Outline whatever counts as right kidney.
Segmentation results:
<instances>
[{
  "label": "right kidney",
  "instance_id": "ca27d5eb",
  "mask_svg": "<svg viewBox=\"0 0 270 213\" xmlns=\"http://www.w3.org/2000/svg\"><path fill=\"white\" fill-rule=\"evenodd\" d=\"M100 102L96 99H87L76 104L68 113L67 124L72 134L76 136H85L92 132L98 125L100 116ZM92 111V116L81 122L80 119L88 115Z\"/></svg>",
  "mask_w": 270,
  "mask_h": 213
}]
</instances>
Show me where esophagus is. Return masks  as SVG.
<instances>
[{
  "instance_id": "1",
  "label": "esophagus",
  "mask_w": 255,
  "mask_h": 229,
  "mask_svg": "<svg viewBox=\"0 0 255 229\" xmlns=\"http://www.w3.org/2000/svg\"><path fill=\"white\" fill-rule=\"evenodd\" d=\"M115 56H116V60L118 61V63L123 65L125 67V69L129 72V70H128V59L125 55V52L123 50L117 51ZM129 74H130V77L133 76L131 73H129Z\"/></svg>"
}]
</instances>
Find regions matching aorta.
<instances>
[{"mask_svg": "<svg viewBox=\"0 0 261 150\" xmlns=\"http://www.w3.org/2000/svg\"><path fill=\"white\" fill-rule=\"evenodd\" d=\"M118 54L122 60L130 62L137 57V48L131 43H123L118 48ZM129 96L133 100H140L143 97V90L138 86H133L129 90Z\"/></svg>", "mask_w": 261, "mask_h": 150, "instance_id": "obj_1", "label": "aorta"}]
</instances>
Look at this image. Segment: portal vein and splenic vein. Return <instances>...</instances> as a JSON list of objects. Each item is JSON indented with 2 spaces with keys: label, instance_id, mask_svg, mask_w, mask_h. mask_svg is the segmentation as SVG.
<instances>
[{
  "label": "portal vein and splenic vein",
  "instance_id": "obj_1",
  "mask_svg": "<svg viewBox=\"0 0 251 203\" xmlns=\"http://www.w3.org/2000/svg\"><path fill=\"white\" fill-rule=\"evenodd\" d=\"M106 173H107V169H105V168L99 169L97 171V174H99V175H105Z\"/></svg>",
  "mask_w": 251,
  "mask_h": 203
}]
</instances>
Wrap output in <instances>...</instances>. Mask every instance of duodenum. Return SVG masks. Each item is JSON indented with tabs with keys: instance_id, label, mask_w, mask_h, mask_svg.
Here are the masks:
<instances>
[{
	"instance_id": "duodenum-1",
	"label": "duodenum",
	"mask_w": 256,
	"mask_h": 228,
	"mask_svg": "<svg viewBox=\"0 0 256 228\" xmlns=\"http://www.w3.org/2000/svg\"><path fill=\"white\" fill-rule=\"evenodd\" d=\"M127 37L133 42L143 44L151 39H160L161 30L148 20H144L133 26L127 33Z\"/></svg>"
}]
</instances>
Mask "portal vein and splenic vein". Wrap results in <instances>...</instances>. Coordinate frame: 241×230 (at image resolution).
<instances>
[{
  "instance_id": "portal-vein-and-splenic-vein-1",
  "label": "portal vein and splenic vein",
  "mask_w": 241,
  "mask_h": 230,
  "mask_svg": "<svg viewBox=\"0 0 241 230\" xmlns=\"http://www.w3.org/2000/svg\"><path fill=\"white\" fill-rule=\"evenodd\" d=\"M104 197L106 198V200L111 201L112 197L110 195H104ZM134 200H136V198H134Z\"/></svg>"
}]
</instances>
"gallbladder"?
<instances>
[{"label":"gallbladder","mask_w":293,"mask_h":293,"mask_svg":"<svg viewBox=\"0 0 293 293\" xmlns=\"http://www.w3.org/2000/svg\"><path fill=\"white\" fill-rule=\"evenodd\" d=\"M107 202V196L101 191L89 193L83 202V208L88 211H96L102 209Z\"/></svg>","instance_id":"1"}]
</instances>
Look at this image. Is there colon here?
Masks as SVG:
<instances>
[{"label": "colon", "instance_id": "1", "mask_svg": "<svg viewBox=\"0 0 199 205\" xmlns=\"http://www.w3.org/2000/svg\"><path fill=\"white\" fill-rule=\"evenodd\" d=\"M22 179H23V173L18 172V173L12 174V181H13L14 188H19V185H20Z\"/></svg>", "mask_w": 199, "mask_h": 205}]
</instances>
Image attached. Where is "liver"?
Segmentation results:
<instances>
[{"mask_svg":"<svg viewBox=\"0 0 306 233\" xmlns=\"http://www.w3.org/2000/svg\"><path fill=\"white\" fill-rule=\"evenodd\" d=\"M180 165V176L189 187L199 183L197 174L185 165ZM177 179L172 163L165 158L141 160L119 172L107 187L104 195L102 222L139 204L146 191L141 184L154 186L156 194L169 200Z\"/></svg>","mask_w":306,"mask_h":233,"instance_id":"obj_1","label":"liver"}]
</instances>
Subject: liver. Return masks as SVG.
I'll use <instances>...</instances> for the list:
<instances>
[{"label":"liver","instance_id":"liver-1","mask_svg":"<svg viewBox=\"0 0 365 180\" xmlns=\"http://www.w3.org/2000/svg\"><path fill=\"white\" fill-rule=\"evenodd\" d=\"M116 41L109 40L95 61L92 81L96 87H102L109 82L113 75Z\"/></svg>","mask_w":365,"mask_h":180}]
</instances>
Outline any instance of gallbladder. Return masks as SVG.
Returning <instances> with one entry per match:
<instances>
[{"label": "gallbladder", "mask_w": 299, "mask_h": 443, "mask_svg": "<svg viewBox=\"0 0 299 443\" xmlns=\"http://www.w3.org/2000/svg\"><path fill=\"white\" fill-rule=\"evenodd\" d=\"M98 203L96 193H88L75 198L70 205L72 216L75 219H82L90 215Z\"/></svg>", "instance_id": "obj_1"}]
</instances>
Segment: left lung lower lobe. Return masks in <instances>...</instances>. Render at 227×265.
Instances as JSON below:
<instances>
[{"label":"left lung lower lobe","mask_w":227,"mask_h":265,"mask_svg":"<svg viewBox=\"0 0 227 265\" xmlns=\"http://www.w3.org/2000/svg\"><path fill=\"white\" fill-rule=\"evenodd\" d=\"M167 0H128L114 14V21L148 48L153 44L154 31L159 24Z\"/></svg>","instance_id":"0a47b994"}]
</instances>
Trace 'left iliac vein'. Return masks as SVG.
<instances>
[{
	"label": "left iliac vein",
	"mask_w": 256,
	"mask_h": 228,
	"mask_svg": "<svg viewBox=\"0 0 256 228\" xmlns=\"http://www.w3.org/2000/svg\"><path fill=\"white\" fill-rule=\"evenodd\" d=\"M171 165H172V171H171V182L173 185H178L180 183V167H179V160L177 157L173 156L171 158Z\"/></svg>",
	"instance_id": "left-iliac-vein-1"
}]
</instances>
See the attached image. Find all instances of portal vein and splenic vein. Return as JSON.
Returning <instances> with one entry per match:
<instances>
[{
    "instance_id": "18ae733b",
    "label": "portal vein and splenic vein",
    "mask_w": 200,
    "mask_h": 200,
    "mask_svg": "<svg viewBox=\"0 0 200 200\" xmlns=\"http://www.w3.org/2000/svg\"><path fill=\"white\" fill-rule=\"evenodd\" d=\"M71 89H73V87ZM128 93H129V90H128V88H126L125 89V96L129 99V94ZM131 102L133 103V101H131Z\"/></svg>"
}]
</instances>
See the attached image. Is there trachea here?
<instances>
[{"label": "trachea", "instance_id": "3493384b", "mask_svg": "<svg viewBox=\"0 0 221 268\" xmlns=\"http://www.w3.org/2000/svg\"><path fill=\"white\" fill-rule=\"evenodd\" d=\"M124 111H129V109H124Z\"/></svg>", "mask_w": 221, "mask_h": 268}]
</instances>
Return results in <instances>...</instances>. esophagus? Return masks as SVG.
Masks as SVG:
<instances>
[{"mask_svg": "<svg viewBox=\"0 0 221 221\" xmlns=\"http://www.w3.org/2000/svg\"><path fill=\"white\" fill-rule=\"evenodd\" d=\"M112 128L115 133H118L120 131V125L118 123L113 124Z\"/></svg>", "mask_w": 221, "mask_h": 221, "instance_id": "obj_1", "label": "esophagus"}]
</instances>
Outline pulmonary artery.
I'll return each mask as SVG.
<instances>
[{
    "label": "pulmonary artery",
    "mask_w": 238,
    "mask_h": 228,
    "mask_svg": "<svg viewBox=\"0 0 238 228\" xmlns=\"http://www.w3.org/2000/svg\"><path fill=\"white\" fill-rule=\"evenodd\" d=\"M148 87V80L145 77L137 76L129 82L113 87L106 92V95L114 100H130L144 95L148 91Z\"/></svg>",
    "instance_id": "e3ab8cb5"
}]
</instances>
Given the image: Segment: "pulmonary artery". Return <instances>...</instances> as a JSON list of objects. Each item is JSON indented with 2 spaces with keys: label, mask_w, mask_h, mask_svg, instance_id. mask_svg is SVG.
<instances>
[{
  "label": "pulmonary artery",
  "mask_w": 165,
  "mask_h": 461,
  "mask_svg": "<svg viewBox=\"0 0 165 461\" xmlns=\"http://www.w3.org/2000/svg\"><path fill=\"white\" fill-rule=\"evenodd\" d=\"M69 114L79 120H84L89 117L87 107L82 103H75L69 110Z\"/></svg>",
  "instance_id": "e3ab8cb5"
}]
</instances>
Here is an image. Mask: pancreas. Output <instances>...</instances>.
========================================
YOUR GOAL.
Copy the lines from the one containing "Outline pulmonary artery." through the end of the lines, swapping "pancreas" for "liver" and changing nothing else.

RESULT.
Outline pulmonary artery.
I'll return each mask as SVG.
<instances>
[{
    "label": "pulmonary artery",
    "mask_w": 238,
    "mask_h": 228,
    "mask_svg": "<svg viewBox=\"0 0 238 228\" xmlns=\"http://www.w3.org/2000/svg\"><path fill=\"white\" fill-rule=\"evenodd\" d=\"M148 87V80L145 77L137 76L129 82L113 87L106 92V95L114 100H130L144 95L148 91Z\"/></svg>",
    "instance_id": "e3ab8cb5"
}]
</instances>
Given the image: Segment: "pulmonary artery". Return <instances>...</instances> as a JSON list of objects. Each item is JSON indented with 2 spaces with keys: label, mask_w, mask_h, mask_svg, instance_id. mask_svg is SVG.
<instances>
[{
  "label": "pulmonary artery",
  "mask_w": 165,
  "mask_h": 461,
  "mask_svg": "<svg viewBox=\"0 0 165 461\" xmlns=\"http://www.w3.org/2000/svg\"><path fill=\"white\" fill-rule=\"evenodd\" d=\"M69 114L79 120H84L89 117L87 107L82 103H75L69 110Z\"/></svg>",
  "instance_id": "e3ab8cb5"
}]
</instances>
Here is an image. Mask: liver. Output <instances>...</instances>.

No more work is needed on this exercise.